The many fires & building collapses in the garment sweatshop industry of Bangladesh put the spotlight on safety & working conditions in every industry. Bangladesh has labor laws protecting workers & requiring compensation for criminal misconduct by employers--they just don’t bother to enforce them since it isn’t profitable.
The stone crushing industry in the Lalmonirhat area (in the north of Bangladesh) produces lime powder for various industrial purposes, including as poultry feed (which should give you pause about eating poultry). There are over 30 stone-grinding factories in the area where mostly young men work dawn to dusk for US $2.50 to $3.00 a day.
Silicosis is an incurable lung disease ubiquitous to the industry & caused by inhalation of silica dust from quartz in rocks, sand, & similar substances. Despite the fact that it is the oldest known occupational lung disease with medical treatises on it going back centuries, regardless that respiratory problems cannot be completely eliminated but only ameliorated through use of masks & propellant fans, workers are provided no safety education & no protective gear in the industry.
It’s no accident these young men’s lives are ground up as relentlessly as those grinding machines work on stone.

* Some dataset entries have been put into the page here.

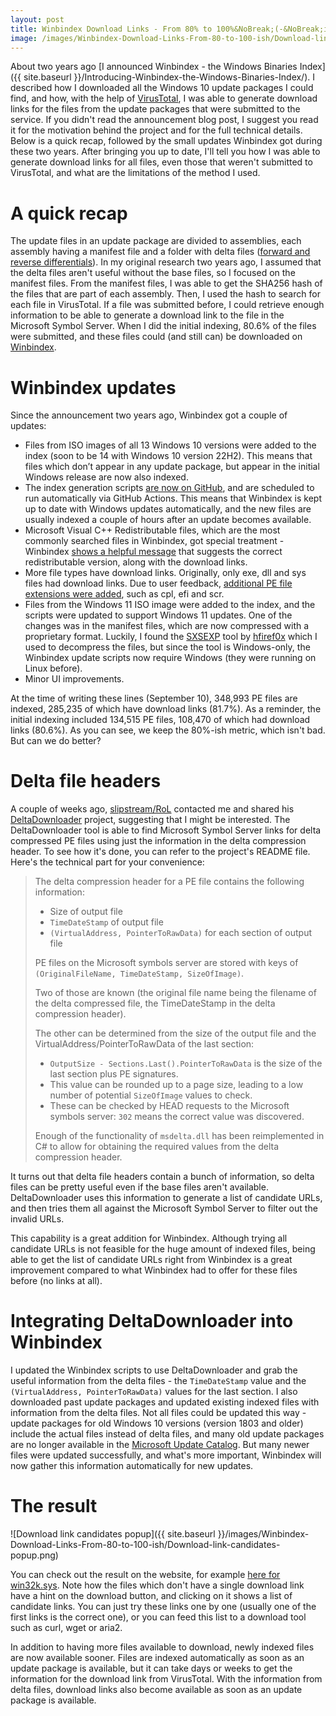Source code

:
 ```yaml
---
layout: post
title: Winbindex Download Links - From 80% to 100%&NoBreak;(-&NoBreak;ish)
image: /images/Winbindex-Download-Links-From-80-to-100-ish/Download-link-candidates-popup.png
---
```


About two years ago [I announced Winbindex - the Windows Binaries Index]({{ site.baseurl }}/Introducing-Winbindex-the-Windows-Binaries-Index/). I described how I downloaded all the Windows 10 update packages I could find, and how, with the help of [VirusTotal](https://www.virustotal.com/), I was able to generate download links for the files from the update packages that were submitted to the service. If you didn't read the announcement blog post, I suggest you read it for the motivation behind the project and for the full technical details. Below is a quick recap, followed by the small updates Winbindex got during these two years. After bringing you up to date, I'll tell you how I was able to generate download links for all files, even those that weren't submitted to VirusTotal, and what are the limitations of the method I used.

# A quick recap

The update files in an update package are divided to assemblies, each assembly having a manifest file and a folder with delta files ([forward and reverse differentials](https://docs.microsoft.com/en-us/windows/deployment/update/psfxwhitepaper)). In my original research two years ago, I assumed that the delta files aren't useful without the base files, so I focused on the manifest files. From the manifest files, I was able to get the SHA256 hash of the files that are part of each assembly. Then, I used the hash to search for each file in VirusTotal. If a file was submitted before, I could retrieve enough information to be able to generate a download link to the file in the Microsoft Symbol Server. When I did the initial indexing, 80.6% of the files were submitted, and these files could (and still can) be downloaded on [Winbindex](https://winbindex.m417z.com/).

# Winbindex updates

Since the announcement two years ago, Winbindex got a couple of updates:

* Files from ISO images of all 13 Windows 10 versions were added to the index (soon to be 14 with Windows 10 version 22H2). This means that files which don’t appear in any update package, but appear in the initial Windows release are now also indexed.
* The index generation scripts [are now on GitHub](https://github.com/m417z/winbindex/tree/gh-pages/data), and are scheduled to run automatically via GitHub Actions. This means that Winbindex is kept up to date with Windows updates automatically, and the new files are usually indexed a couple of hours after an update becomes available.
* Microsoft Visual C++ Redistributable files, which are the most commonly searched files in Winbindex, got special treatment - Winbindex [shows a helpful message](https://twitter.com/m417z/status/1342497839235158019) that suggests the correct redistributable version, along with the download links.
* More file types have download links. Originally, only exe, dll and sys files had download links. Due to user feedback, [additional PE file extensions were added](https://github.com/m417z/winbindex/commit/9a80b4362c87770630c95b6855f988343ef3a366#diff-35b2280c10028b9bf7f529f490ff325512552e0143f1f20d0352b5f5ce639d2dR366), such as cpl, efi and scr.
* Files from the Windows 11 ISO image were added to the index, and the scripts were updated to support Windows 11 updates. One of the changes was in the manifest files, which are now compressed with a proprietary format. Luckily, I found the [SXSEXP](https://github.com/hfiref0x/SXSEXP) tool by [hfiref0x](https://github.com/hfiref0x) which I used to decompress the files, but since the tool is Windows-only, the Winbindex update scripts now require Windows (they were running on Linux before).
* Minor UI improvements.

At the time of writing these lines (September 10), 348,993 PE files are indexed, 285,235 of which have download links (81.7%). As a reminder, the initial indexing included 134,515 PE files, 108,470 of which had download links (80.6%). As you can see, we keep the 80%-ish metric, which isn't bad. But can we do better?

# Delta file headers

A couple of weeks ago, [slipstream/RoL](https://github.com/Wack0) contacted me and shared his [DeltaDownloader](https://github.com/Wack0/DeltaDownloader) project, suggesting that I might be interested. The DeltaDownloader tool is able to find Microsoft Symbol Server links for delta compressed PE files using just the information in the delta compression header. To see how it's done, you can refer to the project's README file. Here's the technical part for your convenience:

> The delta compression header for a PE file contains the following information:
> 
> - Size of output file
> - `TimeDateStamp` of output file
> - `(VirtualAddress, PointerToRawData)` for each section of output file
> 
> PE files on the Microsoft symbols server are stored with keys of `(OriginalFileName, TimeDateStamp, SizeOfImage)`.
> 
> Two of those are known (the original file name being the filename of the delta compressed file, the TimeDateStamp in the delta compression header).
> 
> The other can be determined from the size of the output file and the VirtualAddress/PointerToRawData of the last section:
> 
> - `OutputSize - Sections.Last().PointerToRawData` is the size of the last section plus PE signatures.
> - This value can be rounded up to a page size, leading to a low number of potential `SizeOfImage` values to check.
> - These can be checked by HEAD requests to the Microsoft symbols server: `302` means the correct value was discovered.
> 
> Enough of the functionality of `msdelta.dll` has been reimplemented in C# to allow for obtaining the required values from the delta compression header.

It turns out that delta file headers contain a bunch of information, so delta files can be pretty useful even if the base files aren't available. DeltaDownloader uses this information to generate a list of candidate URLs, and then tries them all against the Microsoft Symbol Server to filter out the invalid URLs.

This capability is a great addition for Winbindex. Although trying all candidate URLs is not feasible for the huge amount of indexed files, being able to get the list of candidate URLs right from Winbindex is a great improvement compared to what Winbindex had to offer for these files before (no links at all).

# Integrating DeltaDownloader into Winbindex

I updated the Winbindex scripts to use DeltaDownloader and grab the useful information from the delta files - the `TimeDateStamp` value and the `(VirtualAddress, PointerToRawData)` values for the last section. I also downloaded past update packages and updated existing indexed files with information from the delta files. Not all files could be updated this way - update packages for old Windows 10 versions (version 1803 and older) include the actual files instead of delta files, and many old update packages are no longer available in the [Microsoft Update Catalog](https://www.catalog.update.microsoft.com/Home.aspx). But many newer files were updated successfully, and what's more important, Winbindex will now gather this information automatically for new updates.

# The result

![Download link candidates popup]({{ site.baseurl }}/images/Winbindex-Download-Links-From-80-to-100-ish/Download-link-candidates-popup.png)

You can check out the result on the website, for example [here for win32k.sys](https://winbindex.m417z.com/?file=win32k.sys). Note how the files which don't have a single download link have a hint on the download button, and clicking on it shows a list of candidate links. You can just try these links one by one (usually one of the first links is the correct one), or you can feed this list to a download tool such as curl, wget or aria2.

In addition to having more files available to download, newly indexed files are now available sooner. Files are indexed automatically as soon as an update package is available, but it can take days or weeks to get the information for the download link from VirusTotal. With the information from delta files, download links also become available as soon as an update package is available.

It’s unlikely stone-grinding workers don’t know the deadly nature of their occupation--but they don’t have a choice since this is the only work available year round. Agricultural work is not just seasonal but, like all major industrial employment in Bangladesh, governed in accord with IMF & World Bank structural plundering programs.
The symptoms of silicosis can develop within months of intense exposure & include shortness of breath, bloodshot eyes, coughing (including coughing up blood), fever, bluish skin, inflammation, scarring, & fluid in the lungs, tiredness & mental confusion, chest pain, vulnerability to tuberculosis, complete respiratory failure, continued weight loss.
There is no cure for silicosis but there are therapies to relieve some of the misery including bronchodilators, steam inhalers, mechanical ventilators, oxygen & physical therapy. Heart-lung transplants are the only hope for some patients. Of course, under IMF & World Bank economic policy, public health care barely exists in Bangladesh.
This is a photo of 40-year-old Montu Mia, a former stone-grinding worker in the Lalmonirhat district; he suffers from silicosis & is no longer able to work. His extreme thinness is a chief symptom of the disease, though not his only sypmtom. Under Section 150 of the Bangladesh Labour Act 2006, workers are entitled to compensation for diseases caused by employment. Our brother awaits his due under laws which remain unenforced by the Bangladeshi government & impeded by the IMF. The only hope for change is the new labor militancy erupting throughout Bangladesh. Our fullest solidarity with the working people of Bangladesh.